Craig D. STARKEY, Appellant,
v.
Lori Ann LINN, Appellee.
No. 98-734.
District Court of Appeal of Florida, Fifth District.
March 5, 1999.*387 Terry L. McCollough of Terry L. McCollough, P.A., Orlando, for Appellant.
Hal Roen of Hal Roen, P.A., Winter Park, for Appellee.
GOSHORN, J.
Craig Starkey appeals the post-judgment order requiring him to pay $4,500 to Lori Linn's attorney for the work the attorney was to perform in the appeal of the final order. Starkey argues the award of temporary fees pending appeal was without any proper legal basis and that the court erred in ordering him to obtain a $45,000 supersedeas bond. We agree and reverse.
Starkey and Linn had a son out-of-wedlock. After almost six years of conflict-free visitation, Linn unilaterally attempted to change the terms of visitation. Starkey filed suit to establish his paternity and sought custody of the child. Linn denied paternity and sought to maintain custody. Starkey's paternity was established and the court granted liberal visitation terms to Starkey. Starkey was also ordered to pay Linn's attorney's fees, over strenuous objection. Starkey filed an appeal.[1] Linn moved for temporary attorney's fees pending the appeal. She also moved for contempt on the basis that Starkey had not paid the fees ordered in the final judgment being appealed. The trial court awarded Linn $4,500 in temporary fees and, rather than enforcing the final judgment, required Starkey to post a $45,000 supersedeas cash bond.
Linn's motion for temporary fees cites Florida Rule of Appellate Procedure 9.600[2] as the sole support for her claim for fees. However, rule 9.600 does not provide a substantive basis for the award of fees. Cf. White v. White, 683 So. 2d 510, 511-12 (Fla. 4th DCA 1996) (recognizing that rule 9.600 "gives the lower tribunal jurisdiction to award fees during the pendency of an appeal," but also that "[t]he issue of provisional *388 entitlement turns on the basis for fees in the first place, i.e., statute or contract, and the particular text of the statutory or contractual basis"), disapproved of on other grounds, Rosen v. Rosen, 696 So. 2d 697 (Fla.1997). Neither does any statute support the award of temporary appellate fees to Linn.[3] Without a substantive basis for the award of temporary appellate fees, the trial court erred in ordering Starkey to pay Linn these fees.

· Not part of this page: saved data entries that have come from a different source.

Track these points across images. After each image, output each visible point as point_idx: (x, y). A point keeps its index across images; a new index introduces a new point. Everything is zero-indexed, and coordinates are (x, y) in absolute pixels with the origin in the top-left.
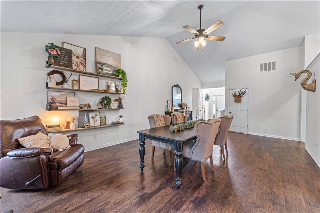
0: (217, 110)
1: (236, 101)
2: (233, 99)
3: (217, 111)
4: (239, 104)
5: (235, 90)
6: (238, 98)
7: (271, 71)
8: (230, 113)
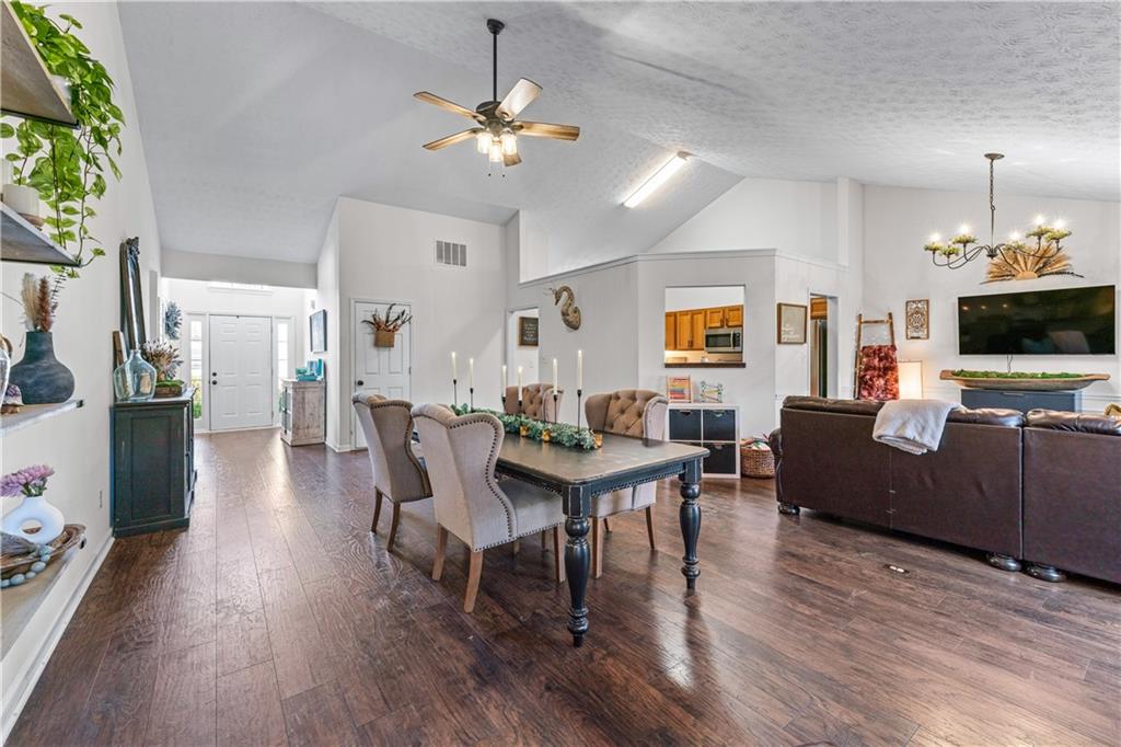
0: (213, 378)
1: (378, 344)
2: (366, 336)
3: (215, 383)
4: (384, 353)
5: (375, 306)
6: (383, 332)
7: (458, 268)
8: (361, 383)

We also find error in the requirement that Starkey post a supersedeas bond. Rule 9.310(a) provides that a party seeking to stay a final or non-final order pending its review on appeal shall move the lower court for a stay. An exception exists if the order being appealed is a judgment solely for the payment of money. In that case, an automatic stay occurs upon the posting of good and sufficient bond without the need for a motion. Fla. R.App. P. 9.310(b). Either way, the option to obtain a stay is with the party, not the court. See Horn v. Horn, 73 So. 2d 905 (Fla.1954) (holding that the right to appeal is not dependent upon the obtaining of supersedeas; no provision in the law authorizes a trial court to compel an appellant to furnish a supersedeas bond as a condition to perfecting his appeal); Fitzgerald v. Addison, 287 So. 2d 151 (Fla. 2d DCA 1973) (holding that a party may appeal a money judgment without posting a supersedeas bond, and judgment holder has the concomitant right to seek execution upon the judgment). Had he wanted to avoid execution on the judgment, Starkey could have obtained a supersedeas bond. Starkey's decision not to obtain a bond left him subject to enforcement proceedings.
When Linn sought to enforce the order being appealed, the trial court had jurisdiction to order enforcement. See Randolph v. Randolph, 618 So. 2d 770 (Fla. 5th DCA 1993) (in the absence of a stay, trial court retains jurisdiction to enforce attorney fee award even though that issue is on appeal). It did not, however, have the authority to order Starkey to post the supersedeas bond as a condition of the court not enforcing its final judgment.
REVERSED.
COBB and THOMPSON, JJ., concur.
NOTES
[1] In Starkey v. Linn, 723 So. 2d 333 (Fla. 5th DCA 1998), the sole subject of the appeal was the award of attorney's fees to Linn, which this court reversed.
[2] Rule 9.600(c), "Family Law Matters," provides:
(c) Family Law Matters. In family law matters:
(1) The lower tribunal shall retain jurisdiction to enter and enforce orders awarding separate maintenance, child support, alimony, attorneys' fees and costs for services rendered in the lower tribunal, temporary attorneys' fees and costs reasonably necessary to prosecute or defend an appeal, or other awards necessary to protect the welfare and rights of any party pending appeal.
(2) The receipt, payment, or transfer of funds or property under an order in a family law matter shall not prejudice the rights of appeal of any party. The lower tribunal shall have the jurisdiction to impose, modify, or dissolve conditions upon the receipt or payment of such awards in order to protect the interests of the parties during the appeal.
(3) Review of orders entered pursuant to this subdivision shall be by motion filed in the court within 30 days of rendition.
[3] Section 742.045 of the paternity statute does not authorize appellate fees. It is almost identical to section 61.16, but for the conspicuous absence of authority to award appellate fees. Even section 59.46 does not help Linn's case, as it provides, "In the absence of an expressed contrary intent, any provision of a statute or of a contract entered into after October 1, 1977, providing for the payment of attorney's fees to the prevailing party shall be construed to include the payment of attorney's fees to the prevailing party on appeal." Obviously section 742.045 is not a prevailing party statute, but rather is based on need and ability to pay. Thus, the provision for fees in section 742.045 cannot be bootstrapped into supporting an award of temporary appellate fees. Neither does section 742.031 provide a substantive basis for the award of temporary fees to Linn because it grants fees only to the prevailing complainant in a paternity suit. Linn does not meet that test.